Leadership is emotional work. Every tone, pause, and response teaches something about how we handle stress and connection. When leaders model calm and compassion, they strengthen the culture around them and remind others that real leadership begins with awareness, empathy, and courage.

Every day as a principal, I am reminded that leadership is emotional work. The hallway conversations, the student conflicts, the moments when teachers need reassurance all carry weight. What I model in those moments matters just as much as what I say. The truth is that we teach emotional regulation long before we ever use the term. Our tone, our body language, and the pauses between words become lessons for the people we lead.

Through experience, I have learned that calm is contagious. When I center myself before a difficult conversation, I can feel the energy shift in the room. That awareness did not come naturally. It came from moments when I reacted too quickly, when my own frustration took the lead, and I saw the impact ripple through others. Leadership, especially in schools, demands emotional steadiness not because perfection is expected, but because people look to us for cues on how to respond to uncertainty.

Research continues to show what many of us know intuitively. Emotional intelligence is foundational to healthy schools. Studies on leadership and well-being highlight that when leaders regulate their emotions effectively, staff stress decreases and collective trust increases. Daniel Goleman and Marc Brackett have both emphasized the power of emotional awareness. Brackett’s RULER framework shows that recognizing, understanding, labeling, expressing, and regulating emotions leads to stronger relationships and more effective learning environments. When leaders embody these skills, they create cultures where people feel safe enough to be human.

In my own school, I have seen how this plays out. When teachers feel supported, they extend that same patience and empathy to students. When I take time to listen rather than rush to fix, it communicates that emotional honesty is not a weakness. It is part of the work. Our ability to lead with emotional intelligence does more than reduce stress. It transforms the way our communities function.

Here are a few practices that have helped me strengthen emotional regulation in leadership.

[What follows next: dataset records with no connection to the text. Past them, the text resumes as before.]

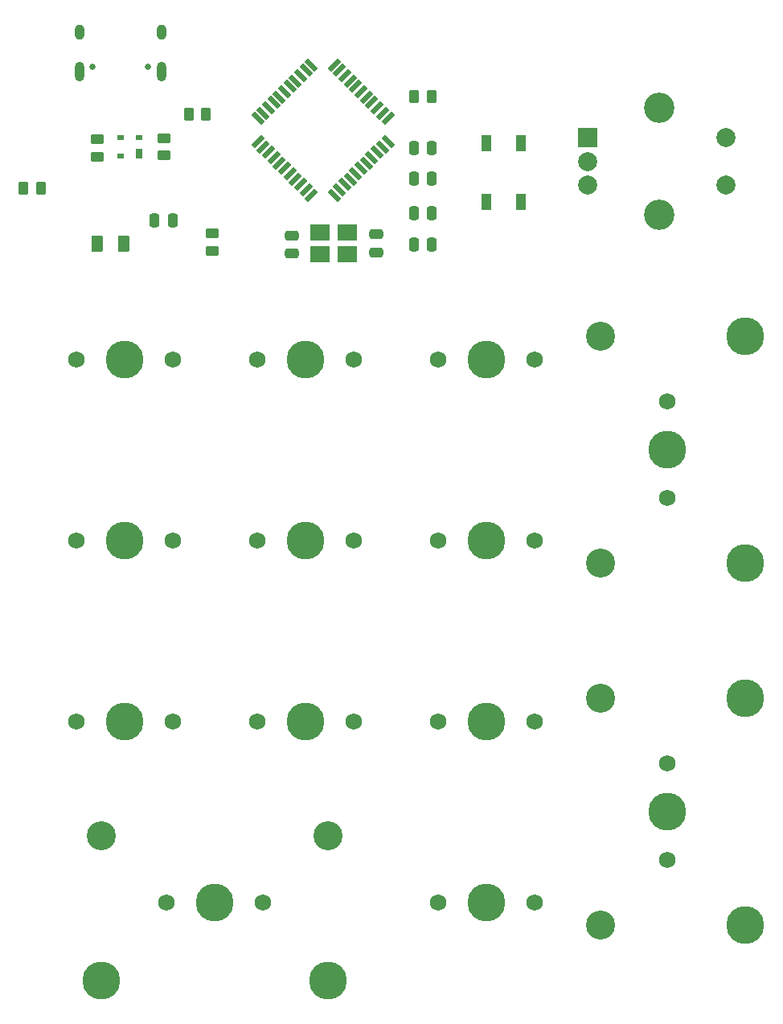
<source format=gts>
G04 #@! TF.GenerationSoftware,KiCad,Pcbnew,(6.0.5)*
G04 #@! TF.CreationDate,2023-01-08T23:57:36-05:00*
G04 #@! TF.ProjectId,macro-pad-pcb,6d616372-6f2d-4706-9164-2d7063622e6b,rev?*
G04 #@! TF.SameCoordinates,Original*
G04 #@! TF.FileFunction,Soldermask,Top*
G04 #@! TF.FilePolarity,Negative*
%FSLAX46Y46*%
G04 Gerber Fmt 4.6, Leading zero omitted, Abs format (unit mm)*
G04 Created by KiCad (PCBNEW (6.0.5)) date 2023-01-08 23:57:36*
%MOMM*%
%LPD*%
G01*
G04 APERTURE LIST*
G04 Aperture macros list*
%AMRoundRect*
0 Rectangle with rounded corners*
0 $1 Rounding radius*
0 $2 $3 $4 $5 $6 $7 $8 $9 X,Y pos of 4 corners*
0 Add a 4 corners polygon primitive as box body*
4,1,4,$2,$3,$4,$5,$6,$7,$8,$9,$2,$3,0*
0 Add four circle primitives for the rounded corners*
1,1,$1+$1,$2,$3*
1,1,$1+$1,$4,$5*
1,1,$1+$1,$6,$7*
1,1,$1+$1,$8,$9*
0 Add four rect primitives between the rounded corners*
20,1,$1+$1,$2,$3,$4,$5,0*
20,1,$1+$1,$4,$5,$6,$7,0*
20,1,$1+$1,$6,$7,$8,$9,0*
20,1,$1+$1,$8,$9,$2,$3,0*%
%AMRotRect*
0 Rectangle, with rotation*
0 The origin of the aperture is its center*
0 $1 length*
0 $2 width*
0 $3 Rotation angle, in degrees counterclockwise*
0 Add horizontal line*
21,1,$1,$2,0,0,$3*%
G04 Aperture macros list end*
%ADD10C,3.987800*%
%ADD11C,1.750000*%
%ADD12C,3.048000*%
%ADD13RoundRect,0.250000X-0.450000X0.262500X-0.450000X-0.262500X0.450000X-0.262500X0.450000X0.262500X0*%
%ADD14RotRect,1.500000X0.550000X45.000000*%
%ADD15RotRect,1.500000X0.550000X315.000000*%
%ADD16RoundRect,0.250000X0.262500X0.450000X-0.262500X0.450000X-0.262500X-0.450000X0.262500X-0.450000X0*%
%ADD17RoundRect,0.250000X0.475000X-0.250000X0.475000X0.250000X-0.475000X0.250000X-0.475000X-0.250000X0*%
%ADD18RoundRect,0.250000X-0.475000X0.250000X-0.475000X-0.250000X0.475000X-0.250000X0.475000X0.250000X0*%
%ADD19RoundRect,0.250000X-0.250000X-0.475000X0.250000X-0.475000X0.250000X0.475000X-0.250000X0.475000X0*%
%ADD20C,2.000000*%
%ADD21C,3.200000*%
%ADD22R,2.000000X2.000000*%
%ADD23RoundRect,0.250000X-0.262500X-0.450000X0.262500X-0.450000X0.262500X0.450000X-0.262500X0.450000X0*%
%ADD24R,0.700000X0.600000*%
%ADD25R,0.700000X1.000000*%
%ADD26R,2.100000X1.800000*%
%ADD27R,1.100000X1.800000*%
%ADD28RoundRect,0.250000X-0.375000X-0.625000X0.375000X-0.625000X0.375000X0.625000X-0.375000X0.625000X0*%
%ADD29O,1.000000X2.100000*%
%ADD30O,1.000000X1.600000*%
%ADD31C,0.650000*%
G04 APERTURE END LIST*
D10*
G04 #@! TO.C,MX4*
X173037500Y-104775000D03*
D11*
X167957500Y-104775000D03*
X178117500Y-104775000D03*
G04 #@! TD*
D10*
G04 #@! TO.C,MX7*
X238442500Y-107188000D03*
D11*
X230187500Y-90170000D03*
X230187500Y-100330000D03*
D12*
X223202500Y-83312000D03*
D10*
X238442500Y-83312000D03*
X230187500Y-95250000D03*
D12*
X223202500Y-107188000D03*
G04 #@! TD*
D10*
G04 #@! TO.C,MX6*
X211137500Y-104775000D03*
D11*
X216217500Y-104775000D03*
X206057500Y-104775000D03*
G04 #@! TD*
D13*
G04 #@! TO.C,R5*
X170180000Y-64412500D03*
X170180000Y-62587500D03*
G04 #@! TD*
D14*
G04 #@! TO.C,U2*
X195131082Y-54736064D03*
X195696767Y-55301750D03*
X196262452Y-55867435D03*
X196828138Y-56433120D03*
X197393823Y-56998806D03*
X197959509Y-57564491D03*
X198525194Y-58130177D03*
X199090880Y-58695862D03*
X199656565Y-59261548D03*
X200222250Y-59827233D03*
X200787936Y-60392918D03*
D15*
X200787936Y-62797082D03*
X200222250Y-63362767D03*
X199656565Y-63928452D03*
X199090880Y-64494138D03*
X198525194Y-65059823D03*
X197959509Y-65625509D03*
X197393823Y-66191194D03*
X196828138Y-66756880D03*
X196262452Y-67322565D03*
X195696767Y-67888250D03*
X195131082Y-68453936D03*
D14*
X192726918Y-68453936D03*
X192161233Y-67888250D03*
X191595548Y-67322565D03*
X191029862Y-66756880D03*
X190464177Y-66191194D03*
X189898491Y-65625509D03*
X189332806Y-65059823D03*
X188767120Y-64494138D03*
X188201435Y-63928452D03*
X187635750Y-63362767D03*
X187070064Y-62797082D03*
D15*
X187070064Y-60392918D03*
X187635750Y-59827233D03*
X188201435Y-59261548D03*
X188767120Y-58695862D03*
X189332806Y-58130177D03*
X189898491Y-57564491D03*
X190464177Y-56998806D03*
X191029862Y-56433120D03*
X191595548Y-55867435D03*
X192161233Y-55301750D03*
X192726918Y-54736064D03*
G04 #@! TD*
D16*
G04 #@! TO.C,R3*
X162409500Y-67691000D03*
X164234500Y-67691000D03*
G04 #@! TD*
D17*
G04 #@! TO.C,C2*
X199517000Y-72583000D03*
X199517000Y-74483000D03*
G04 #@! TD*
D18*
G04 #@! TO.C,C1*
X190627000Y-74610000D03*
X190627000Y-72710000D03*
G04 #@! TD*
D11*
G04 #@! TO.C,MX8*
X167957500Y-123825000D03*
D10*
X173037500Y-123825000D03*
D11*
X178117500Y-123825000D03*
G04 #@! TD*
D19*
G04 #@! TO.C,C3*
X178115000Y-71120000D03*
X176215000Y-71120000D03*
G04 #@! TD*
D11*
G04 #@! TO.C,MX5*
X197167500Y-104775000D03*
D10*
X192087500Y-104775000D03*
D11*
X187007500Y-104775000D03*
G04 #@! TD*
D20*
G04 #@! TO.C,SW2*
X236358000Y-62397000D03*
X236358000Y-67397000D03*
D21*
X229358000Y-70497000D03*
X229358000Y-59297000D03*
D20*
X221858000Y-64897000D03*
X221858000Y-67397000D03*
D22*
X221858000Y-62397000D03*
G04 #@! TD*
D12*
G04 #@! TO.C,MX11*
X170624500Y-135890000D03*
D11*
X177482500Y-142875000D03*
D10*
X194500500Y-151130000D03*
D11*
X187642500Y-142875000D03*
D10*
X170624500Y-151130000D03*
X182562500Y-142875000D03*
D12*
X194500500Y-135890000D03*
G04 #@! TD*
D23*
G04 #@! TO.C,R2*
X181633500Y-59944000D03*
X179808500Y-59944000D03*
G04 #@! TD*
D11*
G04 #@! TO.C,MX12*
X206057500Y-142875000D03*
D10*
X211137500Y-142875000D03*
D11*
X216217500Y-142875000D03*
G04 #@! TD*
D23*
G04 #@! TO.C,R6*
X205382500Y-58039000D03*
X203557500Y-58039000D03*
G04 #@! TD*
D10*
G04 #@! TO.C,MX13*
X230187500Y-133350000D03*
D11*
X230187500Y-138430000D03*
X230187500Y-128270000D03*
D10*
X238442500Y-145288000D03*
D12*
X223202500Y-145288000D03*
X223202500Y-121412000D03*
D10*
X238442500Y-121412000D03*
G04 #@! TD*
D11*
G04 #@! TO.C,MX9*
X197167500Y-123825000D03*
D10*
X192087500Y-123825000D03*
D11*
X187007500Y-123825000D03*
G04 #@! TD*
G04 #@! TO.C,MX10*
X206057500Y-123825000D03*
X216217500Y-123825000D03*
D10*
X211137500Y-123825000D03*
G04 #@! TD*
D19*
G04 #@! TO.C,C7*
X205420000Y-66675000D03*
X203520000Y-66675000D03*
G04 #@! TD*
D13*
G04 #@! TO.C,R4*
X177165000Y-64285500D03*
X177165000Y-62460500D03*
G04 #@! TD*
D19*
G04 #@! TO.C,C5*
X205420000Y-70358000D03*
X203520000Y-70358000D03*
G04 #@! TD*
G04 #@! TO.C,C6*
X205420000Y-73660000D03*
X203520000Y-73660000D03*
G04 #@! TD*
D11*
G04 #@! TO.C,MX3*
X216217500Y-85725000D03*
D10*
X211137500Y-85725000D03*
D11*
X206057500Y-85725000D03*
G04 #@! TD*
D24*
G04 #@! TO.C,U1*
X172609000Y-64323000D03*
X172609000Y-62423000D03*
X174609000Y-62423000D03*
D25*
X174609000Y-64123000D03*
G04 #@! TD*
D10*
G04 #@! TO.C,MX1*
X173037500Y-85725000D03*
D11*
X178117500Y-85725000D03*
X167957500Y-85725000D03*
G04 #@! TD*
D13*
G04 #@! TO.C,R1*
X182245000Y-74318500D03*
X182245000Y-72493500D03*
G04 #@! TD*
D11*
G04 #@! TO.C,MX2*
X187007500Y-85725000D03*
X197167500Y-85725000D03*
D10*
X192087500Y-85725000D03*
G04 #@! TD*
D26*
G04 #@! TO.C,Y1*
X193622000Y-72383000D03*
X196522000Y-72383000D03*
X196522000Y-74683000D03*
X193622000Y-74683000D03*
G04 #@! TD*
D27*
G04 #@! TO.C,SW1*
X214829000Y-69140000D03*
X211129000Y-62940000D03*
X211129000Y-69140000D03*
X214829000Y-62940000D03*
G04 #@! TD*
D28*
G04 #@! TO.C,F1*
X172977000Y-73533000D03*
X170177000Y-73533000D03*
G04 #@! TD*
D19*
G04 #@! TO.C,C4*
X205420000Y-63500000D03*
X203520000Y-63500000D03*
G04 #@! TD*
D29*
G04 #@! TO.C,USB1*
X176917000Y-55481000D03*
D30*
X176917000Y-51301000D03*
D29*
X168277000Y-55481000D03*
D30*
X168277000Y-51301000D03*
D31*
X175487000Y-54951000D03*
X169707000Y-54951000D03*
G04 #@! TD*
M02*

</source>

Create intentional listening time. I block a few minutes after meetings to truly hear what people are saying, not just what they report. I resist the urge to multitask or plan my response. This builds trust faster than any initiative ever could.

Pause before responding. I use what I call the two-breath pause. The first breath is to notice what I am feeling and the second is to choose how to respond. That small space between reaction and response has preserved many relationships.

Model emotional transparency. When I acknowledge a hard day or share that I need a moment to regroup, it gives others permission to do the same. It is not about vulnerability for its own sake. It is about modeling balance.

Integrate emotion skills into adult spaces. Quick mood check-ins at staff meetings or reflection prompts in PLCs remind everyone that emotional awareness belongs in professional settings, too.

Protect your own regulation. Leadership often means absorbing the emotions of others. I have learned that I cannot lead well when I am depleted. Stepping outside between meetings, taking a short walk, or finding a quiet minute to breathe is not self-indulgent. It is leadership maintenance.

Emotional regulation is not about control. It is about awareness. The most powerful leaders I know are not the loudest or the most unshakable. They are the ones who stay grounded when things get hard, who make people feel safe enough to be honest, and who remind us that empathy and excellence can coexist.

Each moment we choose presence over reaction, we strengthen the culture around us. When we lead with calm and compassion, we do more than guide a school. We show others what it means to lead with heart and courage, and that is what lasting leadership looks like.